Imprima, sem qualquer alteração, a parte da notícia sobre a morte de Madison Wells que vai de "Bryan C. Castro" a "ilegal de arma.".

### Trecho para leitura
────────────────────

Indocumentado é acusado de matar namorada após fim da relação

Foto8 Bryan Cordero Castro  Indocumentado é acusado de matar namorada após fim da relação
Aparentemente, Bryan Cordero Castro, de 20 anos, não aceitou o fim do namoro com Madison Wells, de 16 anos

Bryan C. Castro enfrenta a pena mínima de 30 anos de prisão, caso seja condenado pela morte de Madison Wells a facadas, em Long Branch

A adolescente de 16 anos, morta à facadas em Long Branch, em setembro desse ano, foi atacada pelo namorado dela, de 20 anos, depois que ele enviou várias mensagens de texto para a vítima dizendo que queria vê-la, detalharam as autoridades. O motivo do assassinato e o relacionamento entre Bryan Cordero Castro e Madison Wells foram revelados pela Promotoria Pública do Condado de Monmouth nessa semana. O réu é acusado de homicídio, perseguição e porte ilegal de arma.

────────────────────

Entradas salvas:
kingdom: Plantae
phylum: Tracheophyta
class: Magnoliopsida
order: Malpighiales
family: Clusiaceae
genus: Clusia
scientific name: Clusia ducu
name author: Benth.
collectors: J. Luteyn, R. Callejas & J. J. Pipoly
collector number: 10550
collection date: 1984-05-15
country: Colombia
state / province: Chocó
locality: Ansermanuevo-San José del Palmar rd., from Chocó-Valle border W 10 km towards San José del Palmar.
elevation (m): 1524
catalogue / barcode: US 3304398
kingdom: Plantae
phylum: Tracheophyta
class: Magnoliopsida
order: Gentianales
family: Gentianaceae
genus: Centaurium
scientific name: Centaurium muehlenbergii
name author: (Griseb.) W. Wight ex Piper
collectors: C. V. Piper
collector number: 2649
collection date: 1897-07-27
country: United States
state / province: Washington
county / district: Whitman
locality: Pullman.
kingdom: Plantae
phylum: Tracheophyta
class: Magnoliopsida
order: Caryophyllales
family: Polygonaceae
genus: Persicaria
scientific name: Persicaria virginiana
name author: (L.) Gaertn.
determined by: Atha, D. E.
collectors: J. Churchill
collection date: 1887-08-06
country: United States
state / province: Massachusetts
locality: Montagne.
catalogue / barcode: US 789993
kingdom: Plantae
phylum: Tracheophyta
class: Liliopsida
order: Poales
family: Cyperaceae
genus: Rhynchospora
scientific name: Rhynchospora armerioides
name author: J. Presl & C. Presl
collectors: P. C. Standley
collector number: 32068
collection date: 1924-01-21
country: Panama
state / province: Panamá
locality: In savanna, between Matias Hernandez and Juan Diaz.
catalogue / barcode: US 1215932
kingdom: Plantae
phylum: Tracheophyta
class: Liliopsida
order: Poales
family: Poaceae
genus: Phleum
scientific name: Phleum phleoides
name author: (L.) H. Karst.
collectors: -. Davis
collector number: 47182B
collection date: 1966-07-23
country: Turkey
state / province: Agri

────────────────────

### Resultado da tarefa
Bryan C. Castro enfrenta a pena mínima de 30 anos de prisão, caso seja condenado pela morte de Madison Wells a facadas, em Long Branch

A adolescente de 16 anos, morta à facadas em Long Branch, em setembro desse ano, foi atacada pelo namorado dela, de 20 anos, depois que ele enviou várias mensagens de texto para a vítima dizendo que queria vê-la, detalharam as autoridades. O motivo do assassinato e o relacionamento entre Bryan Cordero Castro e Madison Wells foram revelados pela Promotoria Pública do Condado de Monmouth nessa semana. O réu é acusado de homicídio, perseguição e porte ilegal de arma.